Sponsored by the Robert Wood Johnson Foundation (RWJF), The Future of Nursing: Leading Change, Advancing Health, was a two-year, $10 million effort to identify actions the nursing community could take to "reimagine and reengineer the nursing profession so that it could radically change and address the big issues confronting our healthcare system," said RWJF President and CEO Risa Lavizzo-Mourey during a webcast to announce the report's findings.
"It's a seminal document that establishes the centrality of nursing in providing patient-centered, high-quality care that's efficient and effective," she said.
The RWJF Initiative on the Future of Nursing that produced the 550-plus-page report determined that the current healthcare system does not provide adequate incentives for nurses to pursue higher levels of education and training. In addition to positively impacting healthcare quality, better educated and trained nurses would fill more faculty and advanced practice roles that are currently experiencing a shortage of qualified individuals, the report concludes.
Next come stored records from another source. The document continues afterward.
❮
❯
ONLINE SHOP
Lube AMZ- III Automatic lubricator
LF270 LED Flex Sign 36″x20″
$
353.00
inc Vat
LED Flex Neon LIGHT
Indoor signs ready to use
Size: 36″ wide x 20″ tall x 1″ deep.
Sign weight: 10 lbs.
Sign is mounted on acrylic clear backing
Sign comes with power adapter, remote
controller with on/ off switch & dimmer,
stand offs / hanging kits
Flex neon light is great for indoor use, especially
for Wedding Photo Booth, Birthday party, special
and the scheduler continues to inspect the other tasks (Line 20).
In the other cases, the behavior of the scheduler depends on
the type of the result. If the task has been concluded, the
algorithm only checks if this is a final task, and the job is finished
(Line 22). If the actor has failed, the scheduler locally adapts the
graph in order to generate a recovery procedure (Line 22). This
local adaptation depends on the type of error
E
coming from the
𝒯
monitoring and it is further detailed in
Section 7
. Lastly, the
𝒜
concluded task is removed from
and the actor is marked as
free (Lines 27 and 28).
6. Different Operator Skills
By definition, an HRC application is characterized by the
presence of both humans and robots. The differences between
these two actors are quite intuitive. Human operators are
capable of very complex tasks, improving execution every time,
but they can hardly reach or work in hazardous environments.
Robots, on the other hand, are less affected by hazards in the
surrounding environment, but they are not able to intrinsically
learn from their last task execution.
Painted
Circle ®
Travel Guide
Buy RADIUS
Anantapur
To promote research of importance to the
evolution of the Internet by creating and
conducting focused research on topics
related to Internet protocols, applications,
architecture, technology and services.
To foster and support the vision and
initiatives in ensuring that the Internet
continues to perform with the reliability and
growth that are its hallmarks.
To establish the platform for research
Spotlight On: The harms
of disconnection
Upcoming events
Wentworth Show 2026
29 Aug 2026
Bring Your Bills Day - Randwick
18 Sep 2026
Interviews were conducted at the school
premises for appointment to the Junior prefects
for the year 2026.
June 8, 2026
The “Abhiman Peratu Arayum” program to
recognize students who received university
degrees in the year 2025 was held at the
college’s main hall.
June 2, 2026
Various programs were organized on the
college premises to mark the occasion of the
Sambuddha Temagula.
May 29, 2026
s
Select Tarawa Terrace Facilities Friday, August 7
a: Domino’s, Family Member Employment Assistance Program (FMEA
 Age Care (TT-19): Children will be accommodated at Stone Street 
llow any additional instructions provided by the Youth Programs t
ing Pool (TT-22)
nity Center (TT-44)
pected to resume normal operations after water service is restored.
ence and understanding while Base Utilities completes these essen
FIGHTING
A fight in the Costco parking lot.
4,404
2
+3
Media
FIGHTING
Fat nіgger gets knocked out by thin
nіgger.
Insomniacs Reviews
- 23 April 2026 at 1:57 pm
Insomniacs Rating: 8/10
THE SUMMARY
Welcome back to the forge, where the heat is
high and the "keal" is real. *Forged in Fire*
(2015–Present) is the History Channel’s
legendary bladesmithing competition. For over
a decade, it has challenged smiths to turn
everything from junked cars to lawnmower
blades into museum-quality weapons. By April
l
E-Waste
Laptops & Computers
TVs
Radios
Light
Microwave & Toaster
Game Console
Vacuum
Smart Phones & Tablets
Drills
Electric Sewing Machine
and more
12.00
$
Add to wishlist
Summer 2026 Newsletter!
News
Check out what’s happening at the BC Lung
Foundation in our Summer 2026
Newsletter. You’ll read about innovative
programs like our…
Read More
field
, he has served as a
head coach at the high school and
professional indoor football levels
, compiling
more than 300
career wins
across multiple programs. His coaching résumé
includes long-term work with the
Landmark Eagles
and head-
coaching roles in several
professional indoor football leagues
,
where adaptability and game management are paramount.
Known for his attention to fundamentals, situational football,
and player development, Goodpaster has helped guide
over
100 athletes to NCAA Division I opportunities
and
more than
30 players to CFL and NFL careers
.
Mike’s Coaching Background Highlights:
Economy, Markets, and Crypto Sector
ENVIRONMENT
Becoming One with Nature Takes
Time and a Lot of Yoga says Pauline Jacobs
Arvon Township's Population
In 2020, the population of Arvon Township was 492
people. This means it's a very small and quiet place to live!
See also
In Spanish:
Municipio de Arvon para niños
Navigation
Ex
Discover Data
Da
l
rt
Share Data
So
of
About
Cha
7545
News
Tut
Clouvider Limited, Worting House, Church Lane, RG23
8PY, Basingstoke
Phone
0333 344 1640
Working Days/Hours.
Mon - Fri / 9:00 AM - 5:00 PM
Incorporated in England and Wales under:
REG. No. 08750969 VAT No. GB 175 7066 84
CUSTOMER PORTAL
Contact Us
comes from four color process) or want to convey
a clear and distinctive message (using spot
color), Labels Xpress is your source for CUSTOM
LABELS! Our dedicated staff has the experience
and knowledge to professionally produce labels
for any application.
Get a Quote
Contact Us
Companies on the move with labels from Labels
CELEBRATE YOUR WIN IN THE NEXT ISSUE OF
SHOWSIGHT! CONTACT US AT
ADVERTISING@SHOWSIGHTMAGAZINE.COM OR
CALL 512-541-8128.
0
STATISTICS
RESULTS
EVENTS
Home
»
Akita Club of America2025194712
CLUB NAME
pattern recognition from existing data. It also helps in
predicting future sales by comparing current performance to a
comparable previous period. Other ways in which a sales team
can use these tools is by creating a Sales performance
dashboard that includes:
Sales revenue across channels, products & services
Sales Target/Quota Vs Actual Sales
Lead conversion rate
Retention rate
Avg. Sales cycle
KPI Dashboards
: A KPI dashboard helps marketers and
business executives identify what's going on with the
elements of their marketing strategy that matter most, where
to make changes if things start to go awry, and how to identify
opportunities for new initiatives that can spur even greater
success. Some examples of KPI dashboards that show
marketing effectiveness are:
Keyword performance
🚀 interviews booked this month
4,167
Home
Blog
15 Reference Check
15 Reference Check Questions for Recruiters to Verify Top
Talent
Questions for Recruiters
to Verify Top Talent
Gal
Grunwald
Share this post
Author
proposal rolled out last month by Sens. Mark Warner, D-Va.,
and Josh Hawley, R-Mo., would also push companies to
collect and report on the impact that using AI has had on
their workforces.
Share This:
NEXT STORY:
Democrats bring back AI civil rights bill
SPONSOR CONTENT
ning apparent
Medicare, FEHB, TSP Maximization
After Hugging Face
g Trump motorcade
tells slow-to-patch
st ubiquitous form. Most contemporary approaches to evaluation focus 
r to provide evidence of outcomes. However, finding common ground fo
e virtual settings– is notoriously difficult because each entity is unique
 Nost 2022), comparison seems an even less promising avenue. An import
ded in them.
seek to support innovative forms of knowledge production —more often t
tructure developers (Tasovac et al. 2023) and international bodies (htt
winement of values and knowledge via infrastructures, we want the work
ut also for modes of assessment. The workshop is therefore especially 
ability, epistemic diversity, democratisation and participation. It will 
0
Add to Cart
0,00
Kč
The initiative's committee, chaired by former Department of Health and Human Services (HHS) head Donna Shalala, recommends that "public and private organizations should provide resources to help nurses with associate degrees and diplomas pursue a Bachelor of Science in Nursing within five years of graduation and to help nursing schools ensure that at least 10 percent of their baccalaureate graduates enter a master's or doctoral program within five years."